Nothing but the lines from the first line of the records below to the line holding "align-items: flex-start;" belongs in the answer, copied exactly and without pictures.

■ PROVIDED RECORDS:
# # #

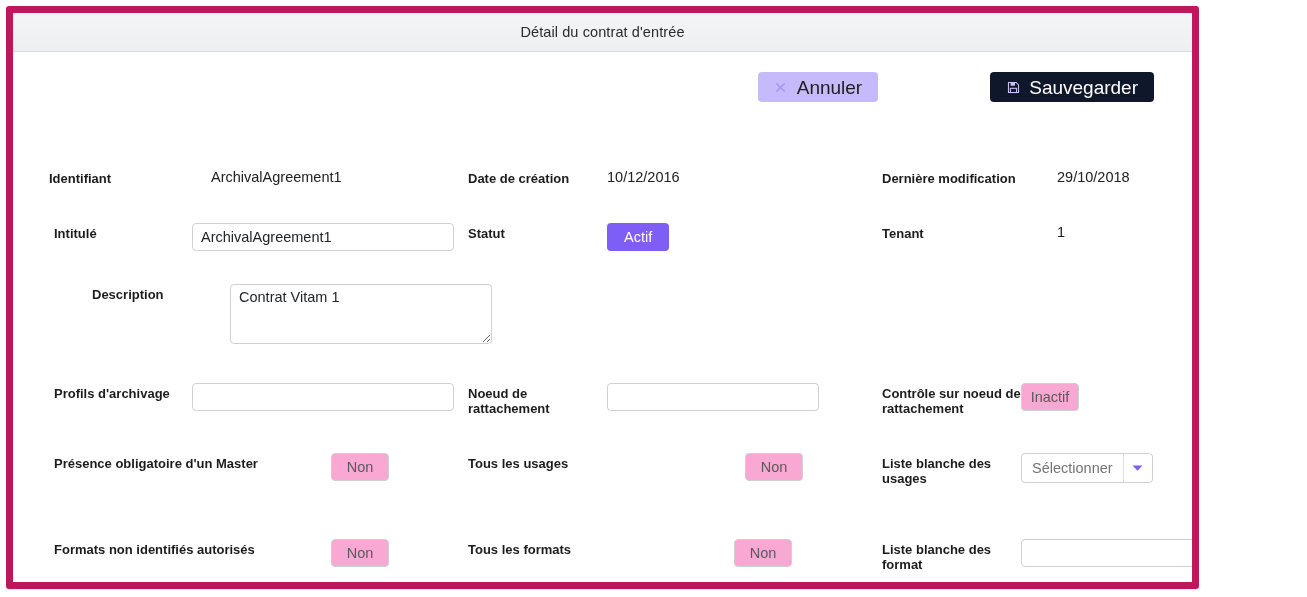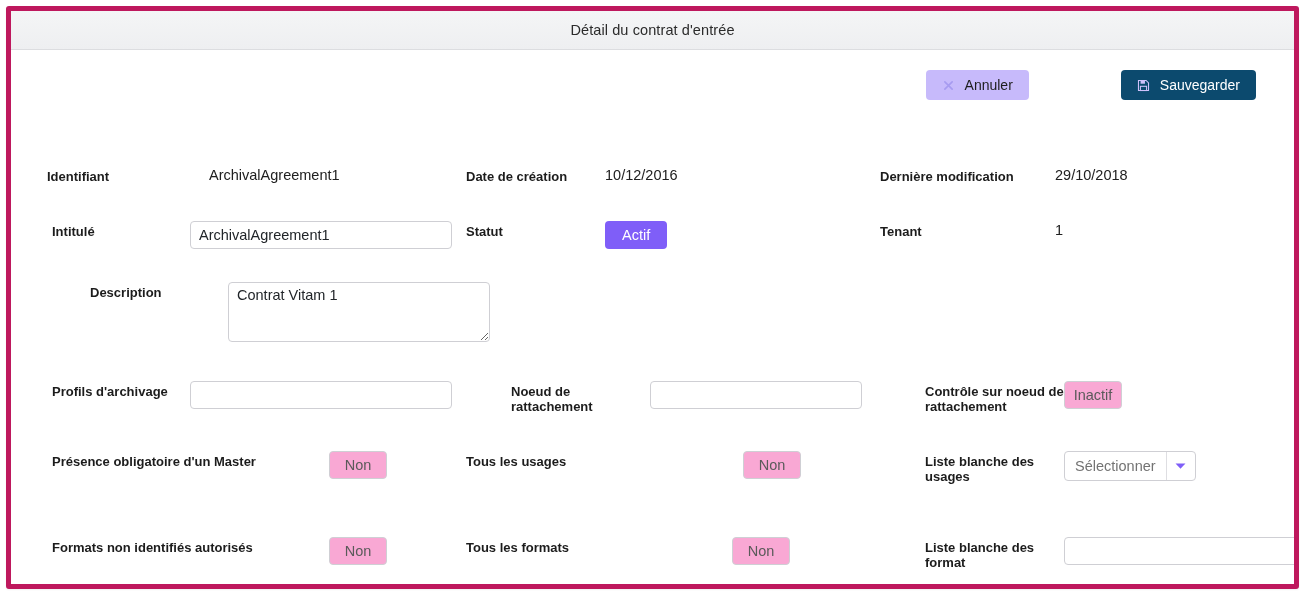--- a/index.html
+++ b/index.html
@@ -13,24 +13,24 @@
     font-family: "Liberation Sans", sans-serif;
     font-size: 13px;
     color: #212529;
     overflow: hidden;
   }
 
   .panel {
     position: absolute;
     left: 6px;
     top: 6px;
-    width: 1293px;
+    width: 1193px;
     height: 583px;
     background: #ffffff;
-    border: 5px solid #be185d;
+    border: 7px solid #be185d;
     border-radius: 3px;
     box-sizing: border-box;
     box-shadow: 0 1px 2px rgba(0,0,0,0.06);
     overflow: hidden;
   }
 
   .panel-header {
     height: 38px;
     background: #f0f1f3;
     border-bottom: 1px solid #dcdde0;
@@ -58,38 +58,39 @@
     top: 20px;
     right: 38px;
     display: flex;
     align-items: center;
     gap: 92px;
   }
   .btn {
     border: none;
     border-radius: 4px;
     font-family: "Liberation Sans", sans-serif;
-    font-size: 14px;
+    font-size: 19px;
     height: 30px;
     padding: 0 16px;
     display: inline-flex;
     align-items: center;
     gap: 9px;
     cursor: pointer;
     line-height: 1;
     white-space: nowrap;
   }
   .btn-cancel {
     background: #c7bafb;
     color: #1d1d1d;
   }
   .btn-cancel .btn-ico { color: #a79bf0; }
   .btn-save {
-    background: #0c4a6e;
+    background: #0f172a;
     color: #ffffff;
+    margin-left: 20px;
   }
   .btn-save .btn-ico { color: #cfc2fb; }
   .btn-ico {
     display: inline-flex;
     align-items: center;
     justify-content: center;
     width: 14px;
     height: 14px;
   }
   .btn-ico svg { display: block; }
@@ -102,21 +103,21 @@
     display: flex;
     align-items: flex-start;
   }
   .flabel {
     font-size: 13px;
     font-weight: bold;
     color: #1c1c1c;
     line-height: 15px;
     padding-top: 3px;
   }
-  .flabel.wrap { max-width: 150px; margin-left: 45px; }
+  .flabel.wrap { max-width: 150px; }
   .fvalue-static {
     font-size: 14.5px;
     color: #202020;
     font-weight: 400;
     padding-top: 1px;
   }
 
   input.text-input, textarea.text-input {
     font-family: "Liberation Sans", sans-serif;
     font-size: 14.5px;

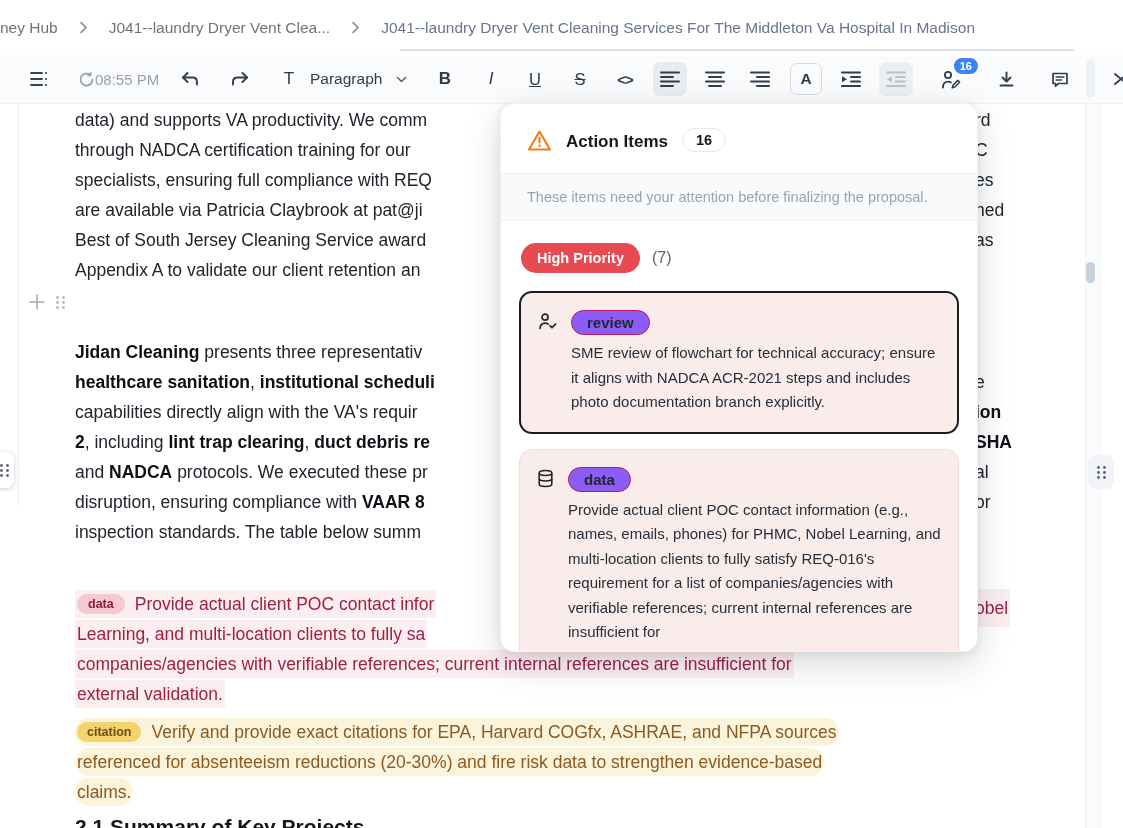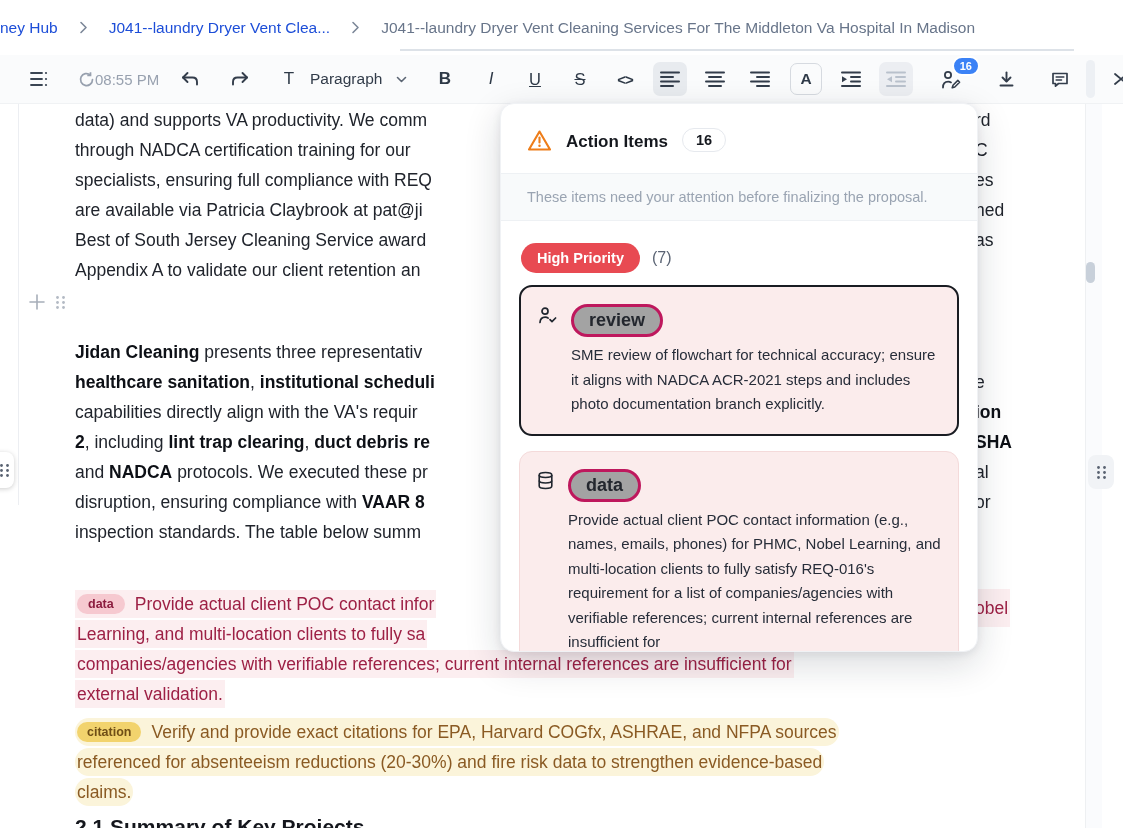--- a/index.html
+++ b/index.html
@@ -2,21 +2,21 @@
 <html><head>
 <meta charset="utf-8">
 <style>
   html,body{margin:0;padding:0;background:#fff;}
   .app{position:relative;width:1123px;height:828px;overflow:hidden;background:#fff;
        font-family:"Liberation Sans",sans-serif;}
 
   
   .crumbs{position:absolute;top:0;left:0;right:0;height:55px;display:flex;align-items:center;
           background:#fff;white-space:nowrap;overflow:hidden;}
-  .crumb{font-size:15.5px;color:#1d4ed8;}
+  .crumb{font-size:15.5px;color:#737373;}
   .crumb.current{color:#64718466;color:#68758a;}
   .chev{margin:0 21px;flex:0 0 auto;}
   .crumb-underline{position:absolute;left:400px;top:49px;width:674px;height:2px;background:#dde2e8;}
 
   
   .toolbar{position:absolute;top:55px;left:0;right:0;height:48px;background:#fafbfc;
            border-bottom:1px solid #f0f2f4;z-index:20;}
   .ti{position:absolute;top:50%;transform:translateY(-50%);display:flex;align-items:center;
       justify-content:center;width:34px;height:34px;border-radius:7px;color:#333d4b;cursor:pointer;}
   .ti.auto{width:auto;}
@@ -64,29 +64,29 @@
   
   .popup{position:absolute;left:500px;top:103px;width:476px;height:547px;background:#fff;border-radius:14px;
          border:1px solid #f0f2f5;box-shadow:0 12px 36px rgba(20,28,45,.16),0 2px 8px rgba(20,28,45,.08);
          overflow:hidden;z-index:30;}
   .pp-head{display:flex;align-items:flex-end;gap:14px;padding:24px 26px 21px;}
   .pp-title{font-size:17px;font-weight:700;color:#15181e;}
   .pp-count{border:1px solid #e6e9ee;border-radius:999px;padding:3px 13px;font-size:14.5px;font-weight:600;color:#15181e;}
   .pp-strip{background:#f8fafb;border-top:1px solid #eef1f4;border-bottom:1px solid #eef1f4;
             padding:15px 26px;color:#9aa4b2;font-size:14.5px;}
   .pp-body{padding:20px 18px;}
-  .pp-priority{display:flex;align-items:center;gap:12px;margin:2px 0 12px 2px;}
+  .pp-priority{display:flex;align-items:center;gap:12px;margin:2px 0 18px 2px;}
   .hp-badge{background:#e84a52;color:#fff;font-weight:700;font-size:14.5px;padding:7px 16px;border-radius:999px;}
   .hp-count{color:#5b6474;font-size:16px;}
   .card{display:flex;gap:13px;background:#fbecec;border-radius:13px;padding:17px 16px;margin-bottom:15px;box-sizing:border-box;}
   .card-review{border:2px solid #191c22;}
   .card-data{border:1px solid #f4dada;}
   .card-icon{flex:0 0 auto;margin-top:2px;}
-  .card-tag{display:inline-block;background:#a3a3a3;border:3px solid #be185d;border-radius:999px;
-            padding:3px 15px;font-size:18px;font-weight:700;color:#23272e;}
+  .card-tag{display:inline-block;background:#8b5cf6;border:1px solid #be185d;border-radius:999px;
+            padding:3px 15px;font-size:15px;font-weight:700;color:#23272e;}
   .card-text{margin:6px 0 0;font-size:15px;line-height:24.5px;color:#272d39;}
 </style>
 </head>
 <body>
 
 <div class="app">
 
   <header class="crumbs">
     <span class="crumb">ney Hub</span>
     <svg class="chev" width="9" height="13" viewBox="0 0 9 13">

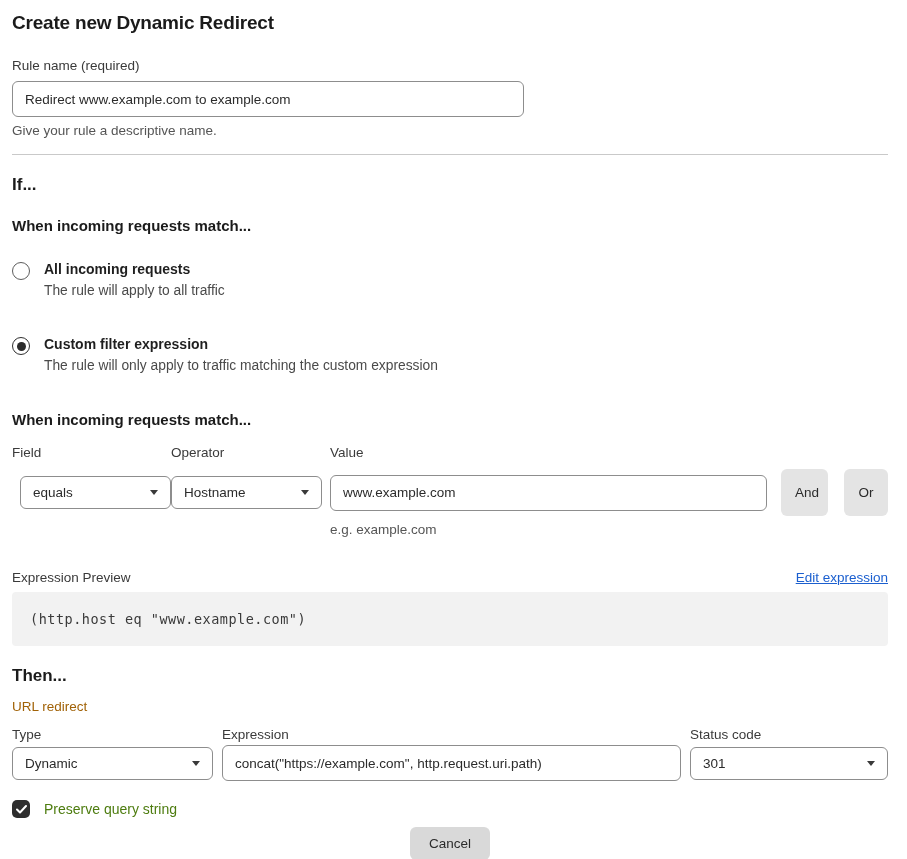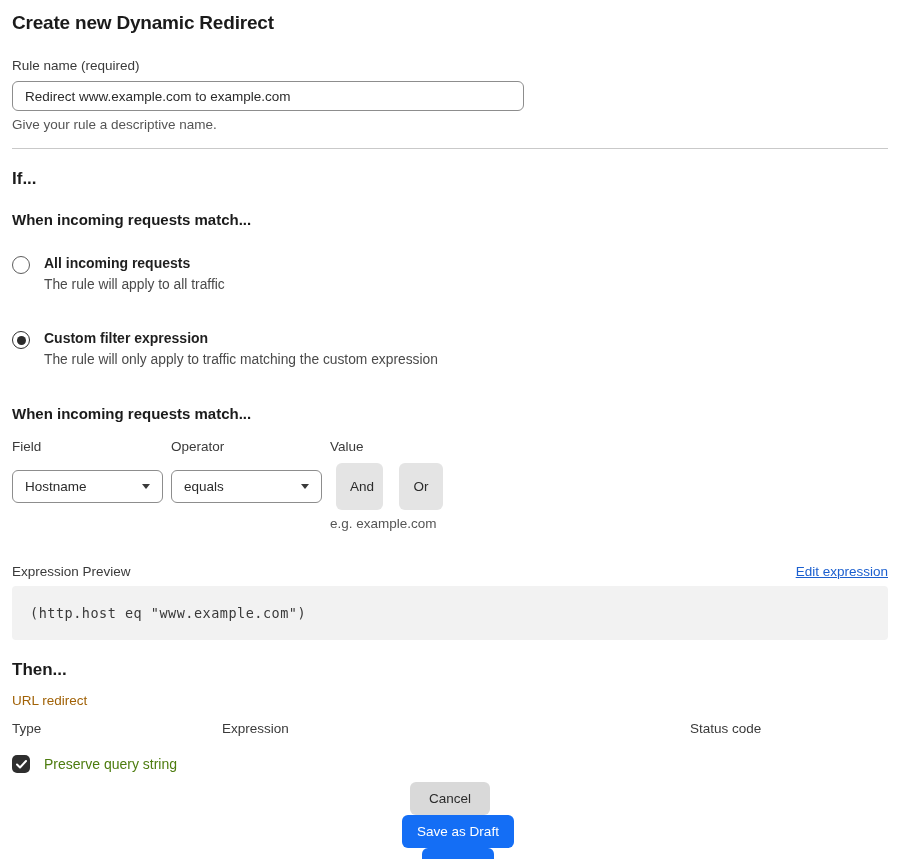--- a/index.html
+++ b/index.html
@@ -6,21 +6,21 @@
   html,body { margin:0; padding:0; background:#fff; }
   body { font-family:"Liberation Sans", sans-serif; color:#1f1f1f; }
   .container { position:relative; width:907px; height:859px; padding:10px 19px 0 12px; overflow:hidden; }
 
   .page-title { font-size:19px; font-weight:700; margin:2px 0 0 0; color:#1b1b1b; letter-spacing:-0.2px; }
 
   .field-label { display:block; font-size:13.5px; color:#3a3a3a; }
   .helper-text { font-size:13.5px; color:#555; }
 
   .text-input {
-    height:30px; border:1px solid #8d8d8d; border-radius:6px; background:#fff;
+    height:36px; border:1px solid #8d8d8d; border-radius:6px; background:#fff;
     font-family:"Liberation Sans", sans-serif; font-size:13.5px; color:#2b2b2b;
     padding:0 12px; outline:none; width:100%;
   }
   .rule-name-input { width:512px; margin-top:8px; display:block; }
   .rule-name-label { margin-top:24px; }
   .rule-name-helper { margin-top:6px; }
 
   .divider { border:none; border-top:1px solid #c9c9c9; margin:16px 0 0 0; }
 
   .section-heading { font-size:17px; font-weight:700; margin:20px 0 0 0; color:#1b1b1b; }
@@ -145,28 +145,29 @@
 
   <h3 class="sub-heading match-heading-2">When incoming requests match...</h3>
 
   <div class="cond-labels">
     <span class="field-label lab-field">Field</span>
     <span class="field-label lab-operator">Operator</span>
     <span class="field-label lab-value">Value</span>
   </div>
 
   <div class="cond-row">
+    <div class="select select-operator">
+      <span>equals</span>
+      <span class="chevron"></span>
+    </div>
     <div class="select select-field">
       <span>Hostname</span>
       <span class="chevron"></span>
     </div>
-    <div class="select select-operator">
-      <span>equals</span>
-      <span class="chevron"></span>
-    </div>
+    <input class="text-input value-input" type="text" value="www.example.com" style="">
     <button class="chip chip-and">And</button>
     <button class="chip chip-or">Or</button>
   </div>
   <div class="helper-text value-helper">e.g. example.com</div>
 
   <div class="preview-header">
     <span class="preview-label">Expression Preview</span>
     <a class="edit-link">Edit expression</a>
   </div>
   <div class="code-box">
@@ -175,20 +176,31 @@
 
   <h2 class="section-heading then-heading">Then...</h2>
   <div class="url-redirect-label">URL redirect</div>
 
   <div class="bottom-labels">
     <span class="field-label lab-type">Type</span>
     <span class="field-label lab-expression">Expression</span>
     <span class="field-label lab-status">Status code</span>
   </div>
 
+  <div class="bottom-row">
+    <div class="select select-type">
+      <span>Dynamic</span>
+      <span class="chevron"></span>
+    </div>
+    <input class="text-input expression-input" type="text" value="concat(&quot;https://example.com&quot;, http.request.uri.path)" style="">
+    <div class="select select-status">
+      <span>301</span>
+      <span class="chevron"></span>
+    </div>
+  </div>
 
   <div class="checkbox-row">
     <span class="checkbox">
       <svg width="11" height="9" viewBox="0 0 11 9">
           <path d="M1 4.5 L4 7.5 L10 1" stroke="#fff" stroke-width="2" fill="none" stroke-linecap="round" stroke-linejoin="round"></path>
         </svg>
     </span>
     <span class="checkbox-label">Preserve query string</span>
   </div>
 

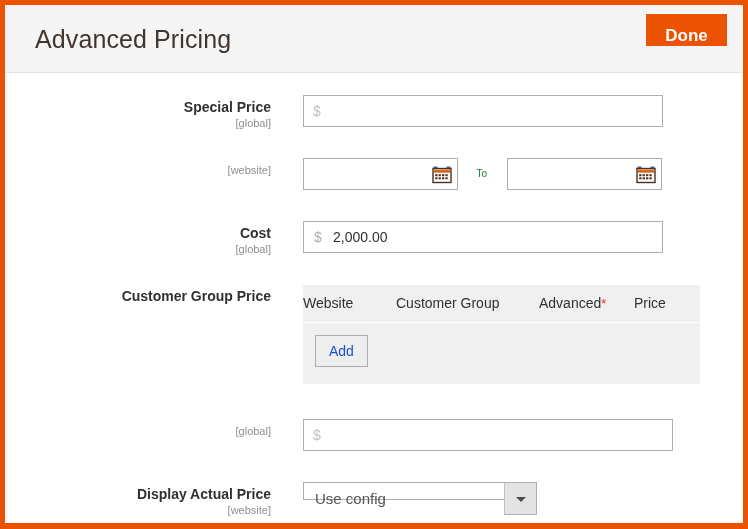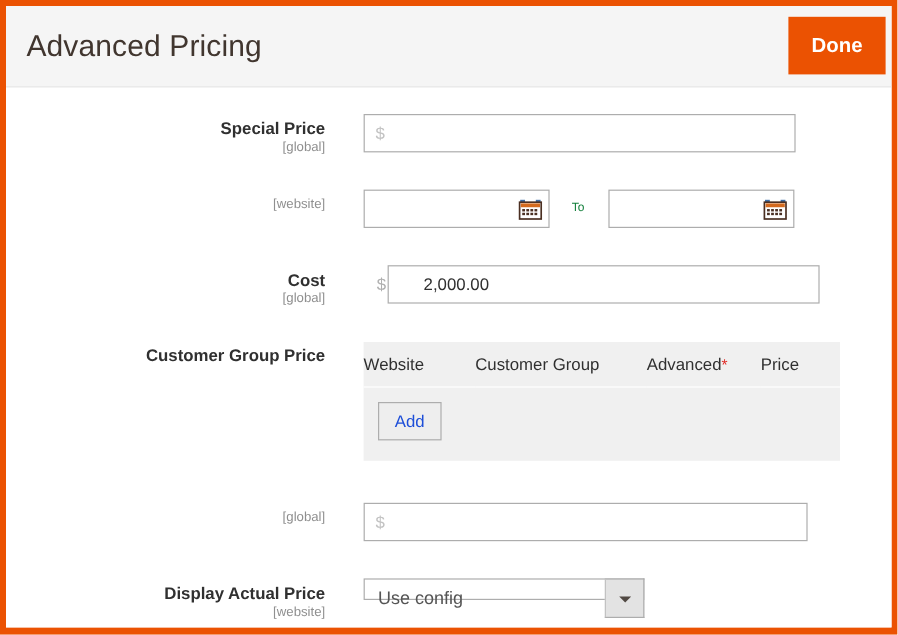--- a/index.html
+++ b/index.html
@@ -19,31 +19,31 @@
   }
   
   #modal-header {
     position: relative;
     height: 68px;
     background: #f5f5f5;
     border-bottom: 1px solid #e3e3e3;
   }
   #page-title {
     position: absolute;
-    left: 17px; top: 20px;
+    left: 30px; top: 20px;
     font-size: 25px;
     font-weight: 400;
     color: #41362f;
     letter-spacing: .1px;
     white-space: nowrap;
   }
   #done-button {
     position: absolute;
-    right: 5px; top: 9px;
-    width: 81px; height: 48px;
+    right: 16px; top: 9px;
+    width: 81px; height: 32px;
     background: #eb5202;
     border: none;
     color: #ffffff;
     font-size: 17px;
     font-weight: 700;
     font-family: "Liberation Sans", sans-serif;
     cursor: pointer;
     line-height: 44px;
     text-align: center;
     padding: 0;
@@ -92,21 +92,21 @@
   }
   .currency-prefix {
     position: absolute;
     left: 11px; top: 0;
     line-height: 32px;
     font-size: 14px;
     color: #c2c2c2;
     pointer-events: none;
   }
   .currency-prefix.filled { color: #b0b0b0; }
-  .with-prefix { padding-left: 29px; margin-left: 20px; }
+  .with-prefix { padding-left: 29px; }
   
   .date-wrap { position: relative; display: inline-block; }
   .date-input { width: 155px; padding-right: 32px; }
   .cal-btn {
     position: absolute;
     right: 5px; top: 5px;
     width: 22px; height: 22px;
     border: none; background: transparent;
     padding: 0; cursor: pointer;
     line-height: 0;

# # #

■ RESPONSE:
--- a/index.html
+++ b/index.html
@@ -13,24 +13,24 @@
     font-family: "Liberation Sans", sans-serif;
     font-size: 13px;
     color: #212529;
     overflow: hidden;
   }
 
   .panel {
     position: absolute;
     left: 6px;
     top: 6px;
-    width: 1293px;
+    width: 1193px;
     height: 583px;
     background: #ffffff;
-    border: 5px solid #be185d;
+    border: 7px solid #be185d;
     border-radius: 3px;
     box-sizing: border-box;
     box-shadow: 0 1px 2px rgba(0,0,0,0.06);
     overflow: hidden;
   }
 
   .panel-header {
     height: 38px;
     background: #f0f1f3;
     border-bottom: 1px solid #dcdde0;
@@ -58,38 +58,39 @@
     top: 20px;
     right: 38px;
     display: flex;
     align-items: center;
     gap: 92px;
   }
   .btn {
     border: none;
     border-radius: 4px;
     font-family: "Liberation Sans", sans-serif;
-    font-size: 14px;
+    font-size: 19px;
     height: 30px;
     padding: 0 16px;
     display: inline-flex;
     align-items: center;
     gap: 9px;
     cursor: pointer;
     line-height: 1;
     white-space: nowrap;
   }
   .btn-cancel {
     background: #c7bafb;
     color: #1d1d1d;
   }
   .btn-cancel .btn-ico { color: #a79bf0; }
   .btn-save {
-    background: #0c4a6e;
+    background: #0f172a;
     color: #ffffff;
+    margin-left: 20px;
   }
   .btn-save .btn-ico { color: #cfc2fb; }
   .btn-ico {
     display: inline-flex;
     align-items: center;
     justify-content: center;
     width: 14px;
     height: 14px;
   }
   .btn-ico svg { display: block; }
@@ -102,21 +103,21 @@
     display: flex;
     align-items: flex-start;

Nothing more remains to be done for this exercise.